142nd APHA Annual Meeting and Exposition

Annual Meeting Recordings are now available for purchase

310718
Early Adoption of Hand Hygiene Prevention Interventions in US Emergency Departments: A Qualitative Study

142nd APHA Annual Meeting and Exposition (November 15 - November 19, 2014): http://www.apha.org/events-and-meetings/annual
Sunday, November 16, 2014

Leslie Mandel, PhD, MA, MSM , Department of Nursing, Science and Health Professions, Regis College, Weston, MA
Corine Sinette, MA, MPH , Department of Emergency Medicine, Brigham and Women’s Hospital, Boston, MA
Eileen Carter, BSN, RN, PhDc , School of Nursing, Columbia University, New York, NY
Jeremiah Schuur, MD, MHS , Department of Emergency Medicine, Brigham and Women’s Hospital, Boston, MA
Emergency Departments (ED) often function as the gateway to patient care before hospital admission. High throughput, crowding, built environment and variable patient conditions make EDs ideal settings for transmission of healthcare-associated infections (HAIs.) Hand hygiene (HH) to avert pathogen transmission is critical to HAI prevention efforts. Still, few US EDs address HAI prevention through comprehensive HH programs, and little is known about high performing HH programs in EDs.
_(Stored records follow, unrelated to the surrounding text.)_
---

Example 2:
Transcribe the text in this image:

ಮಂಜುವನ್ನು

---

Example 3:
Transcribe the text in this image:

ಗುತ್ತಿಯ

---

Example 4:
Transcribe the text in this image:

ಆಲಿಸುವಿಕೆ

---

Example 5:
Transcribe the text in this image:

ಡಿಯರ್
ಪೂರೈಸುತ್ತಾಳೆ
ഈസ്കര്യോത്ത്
We conducted a qualitative study of HH improvement programs in U.S. EDs enrolling high-performers, defined as those with active HH improvement projects, regular HH data collection, and sustained HH compliance of 80% or better. Sampling was informed by: results of a prior nationwide survey of EDs reporting HAI prevention activities (N=400 with 56% participating in HH programs), outreach to national Infection-prevention and ED associations, and snowball sampling.

Eighty-five interviews and 23 focus groups were conducted with administrators and front-line staff (N=~200) from 9 US EDs (56% urban, 44% suburban) selected to identify specific strategies and challenges to HH interventions. With even geographic distribution, sites were 2/3 adult, 1/3 pediatric EDs, and 40% in safety-net hospitals. ED size varied with (55%) serving >50,000 patients annually and the remainder equally divided between moderate-small EDs. More than half described efforts to address other HAIs. Data were thematically coded with NVIVO9.
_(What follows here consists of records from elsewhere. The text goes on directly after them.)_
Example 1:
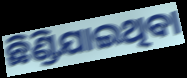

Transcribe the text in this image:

ଛିଣ୍ଡିଯାଇଥିବା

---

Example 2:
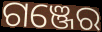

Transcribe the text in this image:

ଗଞ୍ଜେର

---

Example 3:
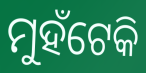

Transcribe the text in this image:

ମୁହଁଟେକି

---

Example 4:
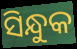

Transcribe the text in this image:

ସିନ୍ଧୁକ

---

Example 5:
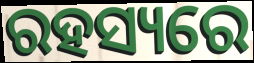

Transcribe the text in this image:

ରହସ୍ୟରେ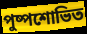
পুষ্পশোভিত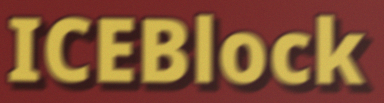
ICEBlockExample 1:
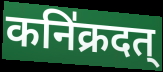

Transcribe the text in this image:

कनि॑क्रदत्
EDs can successfully adopt, implement, and sustain HH prevention programs with systematic oversight via covert/overt observation, transparent data dissemination, real-time feedback, and project champion involvement. Challenges include physical space/design, message over-saturation and inconsistent staff compliance. Local adaptations can be made to accommodate concerns. Techniques of high-performing EDs offer a model for others. Facilitating broader ED adoption of HH programs will be discussed.

Learning Areas:

Administer health education strategies, interventions and programs
Administration, management, leadership
Epidemiology
Implementation of health education strategies, interventions and programs
Other professions or practice related to public health
Planning of health education strategies, interventions, and programs

Learning Objectives:
Explain the need to target emergency departments in efforts to reduce Healthcare-Acquired Infections. Describe the use of qualitative methods to capture details of healthcare-acquired infection prevention practices in U.S. Emergency Departments, focusing on hand hygiene Identify and compare strategies and challenges to implementation and sustainability of Hand Hygiene Initiatives among early adopters in U.S. Emergency Departments Discuss opportunities to utilize best practices to facilitate broader adoption of comprehensive Hand Hygiene programs in US Emergency Departments Demonstrate ways in which healthcare administrators and infection-prevention professionals can use qualitative methods to explore organizational factors and address quality improvement issues pertaining to healthcare-acquired infections.

Keyword(s): Emergency Medical Services, Quality Improvement

Presenting author's disclosure statement:

Qualified on the content I am responsible for because: I have an extensive background with designing, conducting, analyzing, and teaching qualitative research. I am an experienced researcher and evaluator of health and public health programs. I am a co-investigator on the study being presented. I was an active participant in both the qualitative data collection and analysis phases of the project described in the abstract. Finally, I am a long-standing APHA member and have previously reviewed abstracts and presented data at APHA annual meetings.
Any relevant financial relationships? No

I agree to comply with the American Public Health Association Conflict of Interest and Commercial Support Guidelines, and to disclose to the participants any off-label or experimental uses of a commercial product or service discussed in my presentation.